Requirement: Among the records below, find the line that has "ring dip: (1215, 1934)"; from there, give the lines again exactly, and stop after the line that has "ring tip: (855, 110)".

Joint position lists:
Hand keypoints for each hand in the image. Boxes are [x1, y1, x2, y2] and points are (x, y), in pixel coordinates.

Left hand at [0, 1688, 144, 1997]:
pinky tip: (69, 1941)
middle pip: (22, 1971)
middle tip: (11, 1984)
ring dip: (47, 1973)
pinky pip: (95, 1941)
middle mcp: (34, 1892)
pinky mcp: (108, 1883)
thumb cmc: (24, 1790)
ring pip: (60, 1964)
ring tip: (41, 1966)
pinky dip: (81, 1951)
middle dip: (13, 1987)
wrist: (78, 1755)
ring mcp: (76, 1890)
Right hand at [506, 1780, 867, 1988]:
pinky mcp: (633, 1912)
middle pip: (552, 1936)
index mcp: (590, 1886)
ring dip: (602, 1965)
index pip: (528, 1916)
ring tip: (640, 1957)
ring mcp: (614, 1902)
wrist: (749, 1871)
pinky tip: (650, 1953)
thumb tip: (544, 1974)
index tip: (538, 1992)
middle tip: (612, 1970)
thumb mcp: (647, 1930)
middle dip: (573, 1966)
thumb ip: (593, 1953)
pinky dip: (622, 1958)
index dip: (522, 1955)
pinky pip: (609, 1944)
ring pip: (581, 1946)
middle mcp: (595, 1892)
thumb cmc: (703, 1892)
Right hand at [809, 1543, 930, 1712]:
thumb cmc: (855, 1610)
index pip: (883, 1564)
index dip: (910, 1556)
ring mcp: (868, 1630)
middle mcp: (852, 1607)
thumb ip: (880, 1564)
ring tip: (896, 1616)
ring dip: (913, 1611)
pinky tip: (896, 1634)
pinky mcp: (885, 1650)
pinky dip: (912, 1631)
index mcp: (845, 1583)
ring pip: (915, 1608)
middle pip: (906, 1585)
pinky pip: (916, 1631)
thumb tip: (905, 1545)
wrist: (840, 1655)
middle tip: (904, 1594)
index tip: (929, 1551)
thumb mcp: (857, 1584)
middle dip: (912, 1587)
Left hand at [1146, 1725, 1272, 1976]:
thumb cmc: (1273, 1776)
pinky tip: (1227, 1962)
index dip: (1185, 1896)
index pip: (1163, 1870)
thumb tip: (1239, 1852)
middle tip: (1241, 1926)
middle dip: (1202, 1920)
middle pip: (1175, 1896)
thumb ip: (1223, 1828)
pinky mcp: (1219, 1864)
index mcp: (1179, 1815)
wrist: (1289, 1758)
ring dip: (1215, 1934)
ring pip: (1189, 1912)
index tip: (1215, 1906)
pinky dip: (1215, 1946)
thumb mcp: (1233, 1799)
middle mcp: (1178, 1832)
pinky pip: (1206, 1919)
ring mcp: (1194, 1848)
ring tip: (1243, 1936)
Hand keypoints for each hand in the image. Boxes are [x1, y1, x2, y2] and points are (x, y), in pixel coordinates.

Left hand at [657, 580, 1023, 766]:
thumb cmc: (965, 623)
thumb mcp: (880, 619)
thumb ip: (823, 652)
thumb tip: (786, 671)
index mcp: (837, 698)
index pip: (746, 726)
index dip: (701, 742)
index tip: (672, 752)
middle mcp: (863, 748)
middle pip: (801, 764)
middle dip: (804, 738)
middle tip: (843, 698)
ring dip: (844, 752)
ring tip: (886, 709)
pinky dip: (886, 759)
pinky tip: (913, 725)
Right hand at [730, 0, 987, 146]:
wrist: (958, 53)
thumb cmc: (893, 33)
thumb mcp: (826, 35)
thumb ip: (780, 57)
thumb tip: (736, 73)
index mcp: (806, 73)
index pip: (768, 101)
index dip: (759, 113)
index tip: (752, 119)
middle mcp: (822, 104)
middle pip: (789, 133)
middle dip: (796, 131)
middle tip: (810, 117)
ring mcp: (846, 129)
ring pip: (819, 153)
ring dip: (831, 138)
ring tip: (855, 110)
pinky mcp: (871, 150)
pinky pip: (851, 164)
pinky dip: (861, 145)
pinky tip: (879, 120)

The completed task:
ring dip: (1215, 1934)
ring pip: (1189, 1912)
index tip: (1215, 1906)
pinky dip: (1215, 1946)
thumb mcp: (1233, 1799)
middle mcp: (1178, 1832)
pinky pip: (1206, 1919)
ring mcp: (1194, 1848)
ring tip: (1243, 1936)
Hand keypoints for each hand in the image. Boxes are [x1, y1, x2, y2] and points are (x, y), in pixel coordinates.

Left hand at [657, 580, 1023, 766]:
thumb cmc: (965, 623)
thumb mcp: (880, 619)
thumb ip: (823, 652)
thumb tip: (786, 671)
index mcp: (837, 698)
index pip: (746, 726)
index dip: (701, 742)
index tip: (672, 752)
middle mcp: (863, 748)
middle pip: (801, 764)
middle dip: (804, 738)
middle tip: (843, 698)
ring dip: (844, 752)
ring tip: (886, 709)
pinky dip: (886, 759)
pinky tip: (913, 725)
Right hand at [730, 0, 987, 146]:
wrist: (958, 53)
thumb cmc: (893, 33)
thumb mcp: (826, 35)
thumb ip: (780, 57)
thumb tip: (736, 73)
index mcp: (806, 73)
index pip: (768, 101)
index dip: (759, 113)
index tip: (752, 119)
middle mcp: (822, 104)
middle pip: (789, 133)
middle dip: (796, 131)
middle tip: (810, 117)
ring mcp: (846, 129)
ring pip: (819, 153)
ring dip: (831, 138)
ring tip: (855, 110)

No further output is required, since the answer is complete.